### [Directions]
Your copy of the data below must be exact and must leave out all pictures.

--- Provided data ---

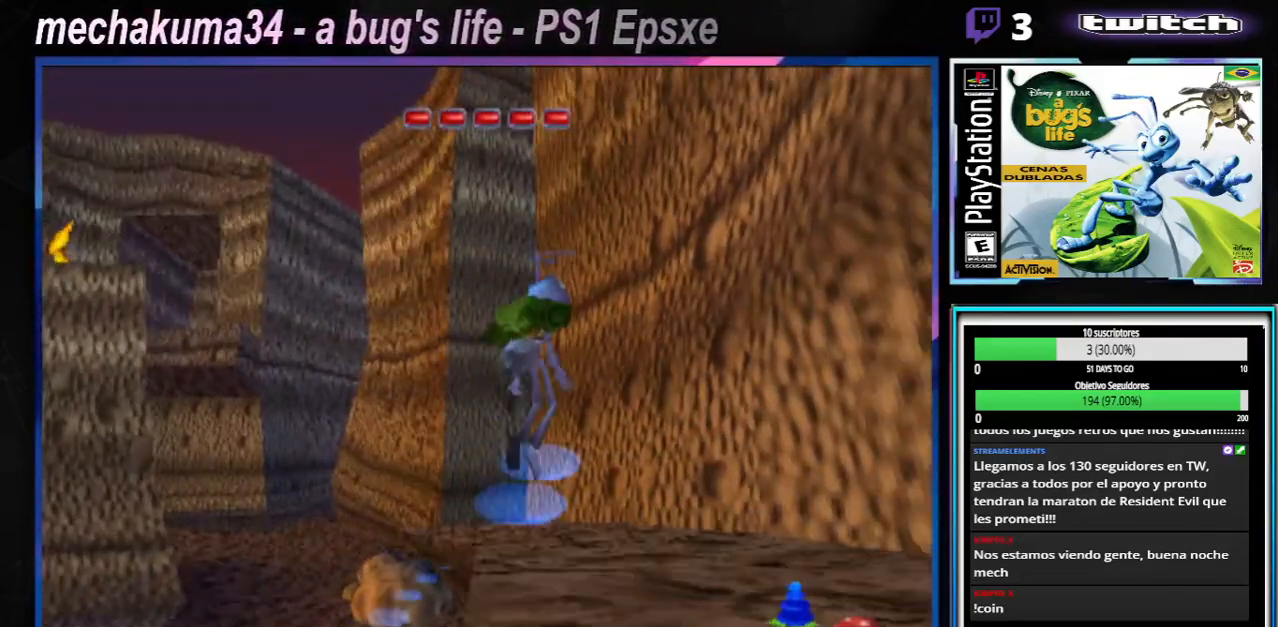
Gameplay with a controller (Xbox layout); each line is a JSON object with the inputs held at the frame after it. "button_events" lists button changes between this image and that frame as [ms after this image, input, new state], when the widget could be followed in between (sticks are given only as held states). Not read: L1 L2 L3 R1 R2 R3.
{"buttons": [], "left_stick": "right", "right_stick": "center", "button_events": [[133, "A", "up"]]}
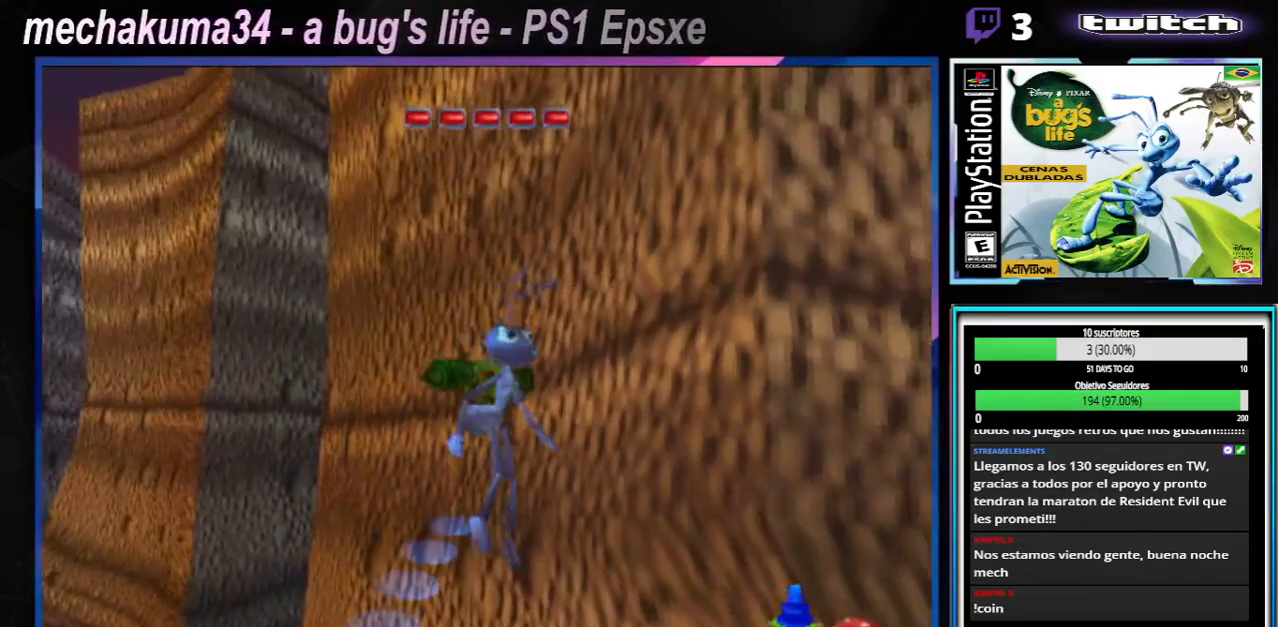
{"buttons": ["A"], "left_stick": "right", "right_stick": "center", "button_events": [[484, "A", "down"]]}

---

### [Response]
Gameplay with a controller (Xbox layout); each line is a JSON object with the inputs held at the frame after it. "button_events" lists button changes between this image and that frame as [ms after this image, input, new state], when the widget could be followed in between (sticks are given only as held states). Not read: L1 L2 L3 R1 R2 R3.
{"buttons": [], "left_stick": "right", "right_stick": "center", "button_events": [[133, "A", "up"]]}
{"buttons": ["A"], "left_stick": "right", "right_stick": "center", "button_events": [[484, "A", "down"]]}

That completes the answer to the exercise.